**READING PASSAGE:**
○ ○ ○ ○ ○ ○ ○

Title: Re: Sunday good movie bi-fecta
Post by: jbissell on May 25, 2009, 12:01:16 AM
I had a Jacques Demy double feature yesterday, my first time with The Umbrellas of Cherbourg and The Young Girls Of Rochefort.  Both were really fantastic.  Instant Netflix is definitely not the best way to view Umbrellas, hope I can catch it on the big screen sometime.
Title: Re: Sunday good movie bi-fecta
Post by: masterofsparks on June 07, 2009, 06:19:41 PM
Today was a trifecta due to Netflix backstock. I watched Ghost Dog, The Iron Giant, and Spellbound. I really liked all three, but I was probably most surprised by my reaction to Ghost Dog. Jarmusch is more miss than hit for me, especially as I get older (the ones I liked as a younger man haven't held up very well upon repeat viewings), but I was very entertained throughout.
Title: Re: Sunday good movie bi-fecta
Post by: Bryan on June 07, 2009, 09:26:53 PM
Drag Me To Hell and The Hangover. The Hangover was pretty good, but Drag Me To Hell seemed like an instant classic. It's like an old fairy tale, in a good way. Scary and funny.
Title: Re: Sunday good movie bi-fecta
Post by: Matt on June 08, 2009, 04:00:27 PM
I saw four movies this weekend; two were brand new, two were oldies I'd never seen before. My thoughts:

THE GIRLFRIEND EXPERIENCE - Had some interesting ideas bubbling below the surface, but I wound up not caring since it was the most boring movie I've seen since THE BLACK DAHLIA. The only entertaining part in this movie was the first fifteen minutes, when the phrase "The economy's really bad right now" was said at least twice every thirty seconds. It would be a great drinking game for when the DVD comes out. Between that and some fat john telling the hooker to "Vote for McCain," this is maybe the most time-stamped movie I've ever seen. It's like RED STATE for snobs. And as for the Glenn Kenny cameo everyone's raving about, they shouldn't be. It seemed like a performance a non-actor would give. Sure it was "scene-stealing," but who was acting opposite him in the scene? Sacha Grey! The couch could've out-acted her in that thing. Anyway, this movie is a major snooze; it further lowered my already low opinion of Soderbergh.

THE HANGOVER - Underwhelming. Not as funny as everyone makes it out to be, but still: A mainstream comedy with Zach Galifianakis, Ed Helms and Matt Walsh? I'll take it. Zach is responsible for pretty much every laugh in the movie, by the way. The best thing that could happen with this is that Zach breaks out in a huge way and VISIONEERS gets wide release.

○ ○ ○ ○ ○ ○ ○

**ACTIVITY 1:** Name every user who posted in the forum thread above, in the order their posts appear.
**ACTIVITY 2:** Quote the forum thread above word for word, starting with "THE HANGOVER - Underwhelming." and going on through "gets wide release.".

**DATA EXCERPT:**

○ ○ ○ ○ ○ ○ ○

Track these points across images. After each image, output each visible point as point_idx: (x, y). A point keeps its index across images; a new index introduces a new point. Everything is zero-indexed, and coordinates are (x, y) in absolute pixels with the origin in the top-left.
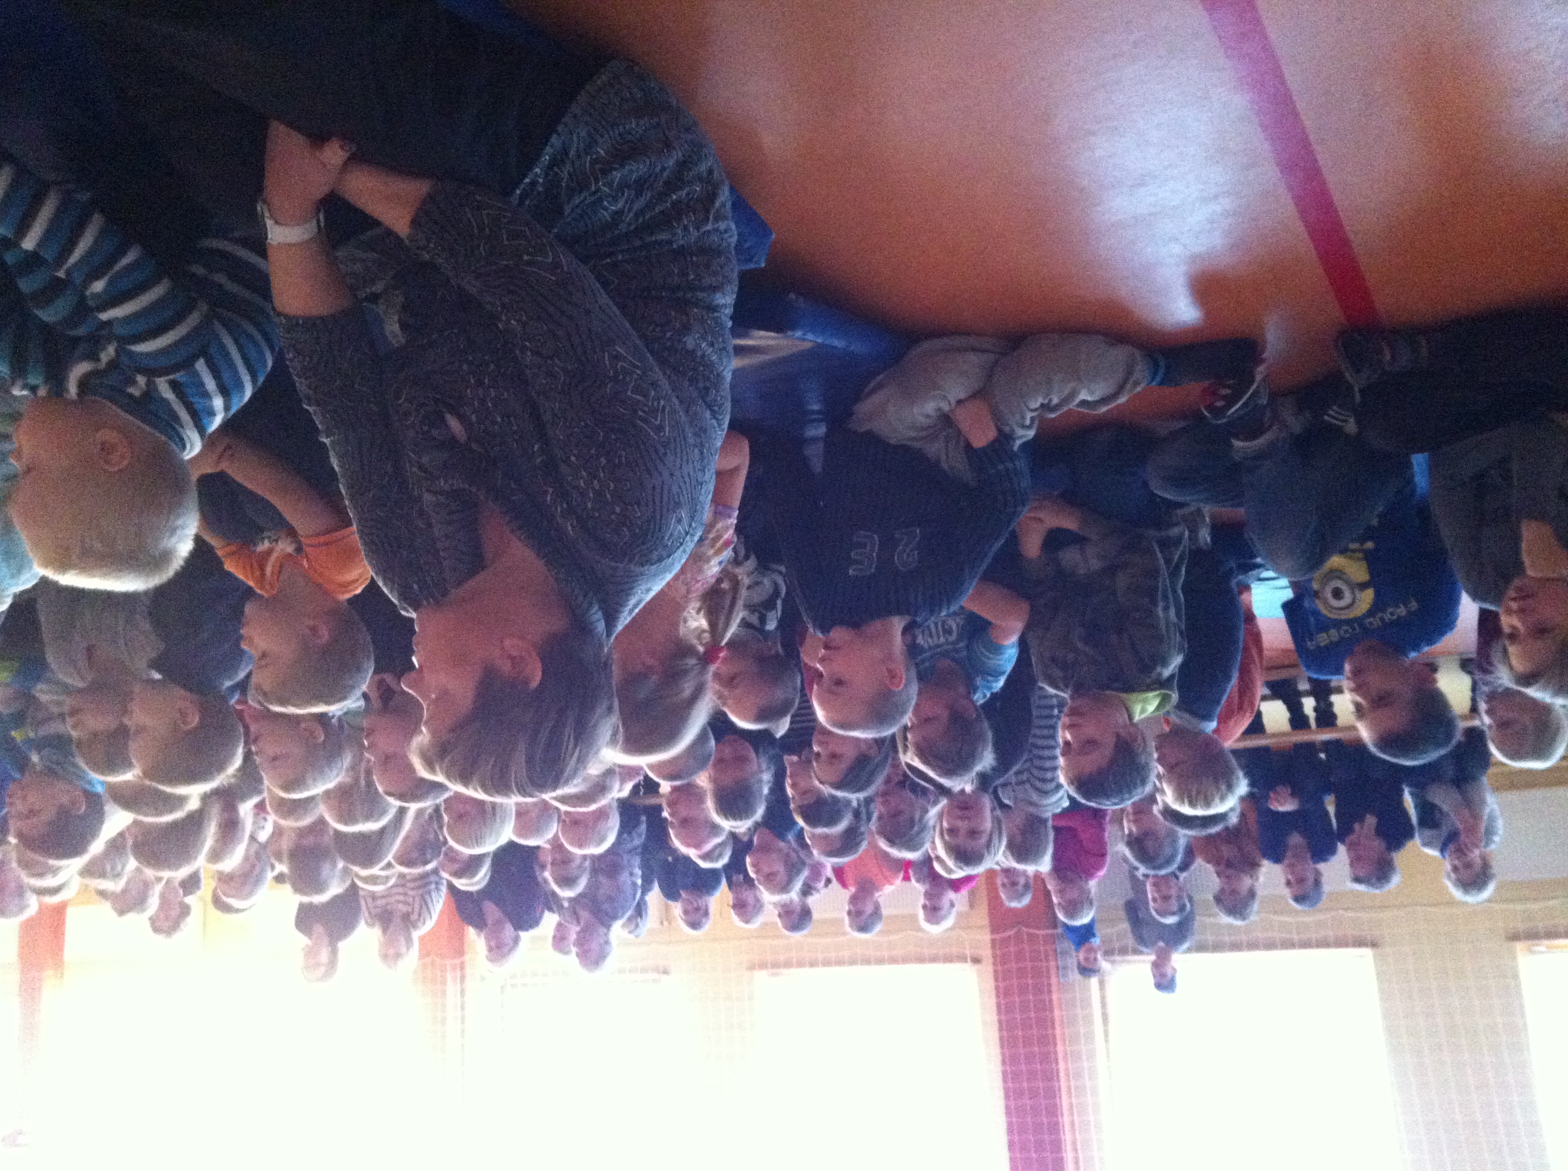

○ ○ ○ ○ ○ ○ ○

**ANSWER SECTION 1:** jbissell, masterofsparks, Bryan, Matt

**ANSWER SECTION 2:**
THE HANGOVER - Underwhelming. Not as funny as everyone makes it out to be, but still: A mainstream comedy with Zach Galifianakis, Ed Helms and Matt Walsh? I'll take it. Zach is responsible for pretty much every laugh in the movie, by the way. The best thing that could happen with this is that Zach breaks out in a huge way and VISIONEERS gets wide release.